The company rolled out a new pizza recipe recently and has started to focus on its pizza program more than ever before, Bell says. Promotions like “Free Pizza Fridays,” a buy-one-get-one deal, and $1 slices and $8 whole pizzas on Wednesdays has helped increase traffic and sales.
|||READ MORE: Blurring the lines|||
The Go Fresh Marketplace concept has ample indoor and outdoor seating, free WiFi, charging stations and other amenities that give customers a gentle nudge to hang around and, perhaps, make some more food purchases.

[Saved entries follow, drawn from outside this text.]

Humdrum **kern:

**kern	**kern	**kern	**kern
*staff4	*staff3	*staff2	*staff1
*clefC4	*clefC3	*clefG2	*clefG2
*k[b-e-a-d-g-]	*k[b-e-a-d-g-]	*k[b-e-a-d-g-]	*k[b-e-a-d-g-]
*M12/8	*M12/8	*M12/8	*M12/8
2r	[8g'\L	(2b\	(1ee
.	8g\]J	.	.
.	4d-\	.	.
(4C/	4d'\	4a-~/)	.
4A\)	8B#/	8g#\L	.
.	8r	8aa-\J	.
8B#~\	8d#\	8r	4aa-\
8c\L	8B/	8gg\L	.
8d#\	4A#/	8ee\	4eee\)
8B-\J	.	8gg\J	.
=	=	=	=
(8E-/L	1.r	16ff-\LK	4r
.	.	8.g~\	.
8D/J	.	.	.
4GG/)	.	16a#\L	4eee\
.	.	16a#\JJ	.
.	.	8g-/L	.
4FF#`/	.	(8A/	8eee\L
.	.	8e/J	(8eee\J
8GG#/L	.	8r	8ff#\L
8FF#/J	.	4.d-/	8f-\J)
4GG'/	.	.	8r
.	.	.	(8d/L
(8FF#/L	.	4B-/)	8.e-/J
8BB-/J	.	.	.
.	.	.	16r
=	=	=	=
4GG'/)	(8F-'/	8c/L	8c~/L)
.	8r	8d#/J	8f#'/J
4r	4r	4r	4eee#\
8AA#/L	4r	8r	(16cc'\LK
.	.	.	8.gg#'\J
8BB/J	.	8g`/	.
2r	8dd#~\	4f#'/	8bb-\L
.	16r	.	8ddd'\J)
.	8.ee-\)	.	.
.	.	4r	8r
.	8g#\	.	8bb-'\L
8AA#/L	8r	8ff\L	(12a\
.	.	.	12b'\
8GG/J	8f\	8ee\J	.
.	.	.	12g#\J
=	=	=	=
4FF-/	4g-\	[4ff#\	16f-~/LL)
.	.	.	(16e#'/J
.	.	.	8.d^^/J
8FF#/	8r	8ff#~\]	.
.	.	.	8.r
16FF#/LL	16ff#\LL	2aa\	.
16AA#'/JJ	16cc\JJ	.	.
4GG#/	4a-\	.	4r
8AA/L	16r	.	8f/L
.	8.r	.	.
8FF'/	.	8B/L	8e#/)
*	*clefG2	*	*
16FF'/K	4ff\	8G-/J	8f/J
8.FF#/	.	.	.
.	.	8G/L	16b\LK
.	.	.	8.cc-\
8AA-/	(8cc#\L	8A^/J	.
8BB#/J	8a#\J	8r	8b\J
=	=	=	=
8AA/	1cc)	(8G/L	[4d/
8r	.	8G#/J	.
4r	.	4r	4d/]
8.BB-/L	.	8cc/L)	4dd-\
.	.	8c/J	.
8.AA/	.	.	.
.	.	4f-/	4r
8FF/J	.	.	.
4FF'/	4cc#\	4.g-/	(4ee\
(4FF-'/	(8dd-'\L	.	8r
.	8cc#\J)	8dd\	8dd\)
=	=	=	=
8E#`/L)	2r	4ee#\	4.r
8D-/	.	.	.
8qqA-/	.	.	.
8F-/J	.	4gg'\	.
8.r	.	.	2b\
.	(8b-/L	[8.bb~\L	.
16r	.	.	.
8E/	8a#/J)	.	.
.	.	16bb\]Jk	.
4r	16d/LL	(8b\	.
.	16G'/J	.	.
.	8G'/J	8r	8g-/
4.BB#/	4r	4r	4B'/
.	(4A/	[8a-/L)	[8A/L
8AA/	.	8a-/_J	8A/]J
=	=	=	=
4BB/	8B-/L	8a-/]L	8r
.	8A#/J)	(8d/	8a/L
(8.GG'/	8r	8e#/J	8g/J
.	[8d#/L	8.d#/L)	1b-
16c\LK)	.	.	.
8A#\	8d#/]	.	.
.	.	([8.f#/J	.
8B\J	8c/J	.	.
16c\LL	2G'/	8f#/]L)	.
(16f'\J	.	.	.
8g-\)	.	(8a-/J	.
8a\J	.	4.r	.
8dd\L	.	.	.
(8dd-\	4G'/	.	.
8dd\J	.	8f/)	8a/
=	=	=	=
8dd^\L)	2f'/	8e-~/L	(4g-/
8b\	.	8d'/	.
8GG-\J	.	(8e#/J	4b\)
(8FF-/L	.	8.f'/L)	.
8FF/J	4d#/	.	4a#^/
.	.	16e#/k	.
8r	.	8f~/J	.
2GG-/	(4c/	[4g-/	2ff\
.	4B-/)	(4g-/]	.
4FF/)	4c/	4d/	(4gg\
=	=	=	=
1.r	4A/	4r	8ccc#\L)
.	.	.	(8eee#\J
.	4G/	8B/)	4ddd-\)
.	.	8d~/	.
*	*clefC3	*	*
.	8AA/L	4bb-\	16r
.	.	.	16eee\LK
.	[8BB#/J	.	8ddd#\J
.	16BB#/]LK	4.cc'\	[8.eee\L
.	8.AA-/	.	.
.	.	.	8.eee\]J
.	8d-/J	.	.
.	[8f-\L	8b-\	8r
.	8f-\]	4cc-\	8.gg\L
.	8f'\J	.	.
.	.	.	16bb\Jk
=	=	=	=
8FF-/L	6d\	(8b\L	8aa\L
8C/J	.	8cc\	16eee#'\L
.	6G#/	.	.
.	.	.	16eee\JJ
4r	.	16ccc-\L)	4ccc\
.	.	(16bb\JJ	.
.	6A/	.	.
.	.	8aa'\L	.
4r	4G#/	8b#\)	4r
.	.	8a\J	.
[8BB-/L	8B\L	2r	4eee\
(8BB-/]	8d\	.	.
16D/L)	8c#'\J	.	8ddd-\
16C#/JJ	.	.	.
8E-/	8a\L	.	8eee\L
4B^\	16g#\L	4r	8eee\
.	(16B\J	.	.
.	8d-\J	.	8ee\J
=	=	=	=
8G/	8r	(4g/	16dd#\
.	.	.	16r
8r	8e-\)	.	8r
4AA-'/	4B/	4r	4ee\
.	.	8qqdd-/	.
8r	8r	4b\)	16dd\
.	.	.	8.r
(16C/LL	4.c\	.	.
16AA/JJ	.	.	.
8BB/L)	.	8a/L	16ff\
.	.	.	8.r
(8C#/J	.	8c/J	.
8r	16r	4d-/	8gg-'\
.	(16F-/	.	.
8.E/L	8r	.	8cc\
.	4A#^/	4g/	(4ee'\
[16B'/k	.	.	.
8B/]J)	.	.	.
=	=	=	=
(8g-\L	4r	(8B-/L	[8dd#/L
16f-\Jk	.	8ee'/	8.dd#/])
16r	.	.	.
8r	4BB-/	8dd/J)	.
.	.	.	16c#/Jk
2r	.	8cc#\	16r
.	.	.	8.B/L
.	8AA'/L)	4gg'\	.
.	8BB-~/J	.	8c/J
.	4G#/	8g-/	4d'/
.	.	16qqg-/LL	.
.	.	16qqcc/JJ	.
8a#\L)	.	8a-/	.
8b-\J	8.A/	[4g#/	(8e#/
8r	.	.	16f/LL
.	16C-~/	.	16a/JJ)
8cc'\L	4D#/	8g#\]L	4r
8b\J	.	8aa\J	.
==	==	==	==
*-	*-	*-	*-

“We’ve anecdotally heard from customers that they appreciate being able to enjoy their meal in the store instead of eating while driving, or sitting in their car in the parking lot,” Bell says. “We’re also seeing our stores used as a cafe of sorts — regular coffee groups meeting up to share a cup of coffee and conversation. As the lines between grocery, gas stations, quick-serve restaurants and convenience stores continue to blur, we’re always looking for ways to live up to our tagline, ‘Where & means more.’”
The success of the revamped foodservice line and the information the company is getting from the way its customers are interacting with the store design is already leading to on-the-go changes to the Marketplace.
“We’ve learned a lot about what works best in the store format, and we’ve already begun to build modified versions of the Marketplace store based on those learnings,” Bell says.
For example, the cash wrap was initially on the back wall of the store, but the orientation has been changed so that it backs up against the front windows now. This not only serves as a way to get the cash wrap closer to the front door, but it also puts more of an emphasis on the food, coffee and drink areas.
In Iowa Kum & Go locations, customers can have their beer growlers filled by associates. This has proven to be a popular service, but associates had to walk away from the cash wrap and across the store to assist a growler customer. The growler stations have now been designed as an offshoot of the cash wrap.
The total size of the stores has also decreased by an average of about 400 square feet since the initial concept was unveiled. “We found that the stores were just a little bigger than we needed, so we were able to pare down the square footage and adjust,” Bell says.
|||READ MORE: Building a following|||
Most regions have a favorite c-store chain, where food is celebrated, and consumers share their visits on social media. Wawa, RaceTrac, Sheetz, QuikTrip and others have filled that role in their respective markets, and Kum & Go is doing the same.
“We’re doing a lot more with food innovation and trying out new offerings for a limited time, to gauge customer reaction,” Bell says. “We want to be known for having lots of tasty and interesting choices.”
Kum & Go also highlights its regular food-centered promotions, like a recent deal that offered 10 cents off per gallon of gas if a customer purchased a whole pizza. In addition to TV and radio advertising in the company’s major markets, its &Rewards loyalty program is a vital way for it to get those promotions in front of customers.
“And it’s the best way to earn free items for shopping with us,” Bell says. “We regularly send out emails informing customers of new food items we’re carrying, and offers show up in the &Rewards app, informing customers of what’s on special.”
As the customer base grows and Kum & Go looks into the future, the company is committed to staying in front of what consumers are looking for when it comes to food.
“We’ll always offer the slice of pizza in a warmer, or a roller grill item — the more traditional c-store fare,” Bell says. “But we also want to help change the perception of what convenience store food can be. For us, it’s continuing to try new and fun things that you wouldn’t necessarily expect.”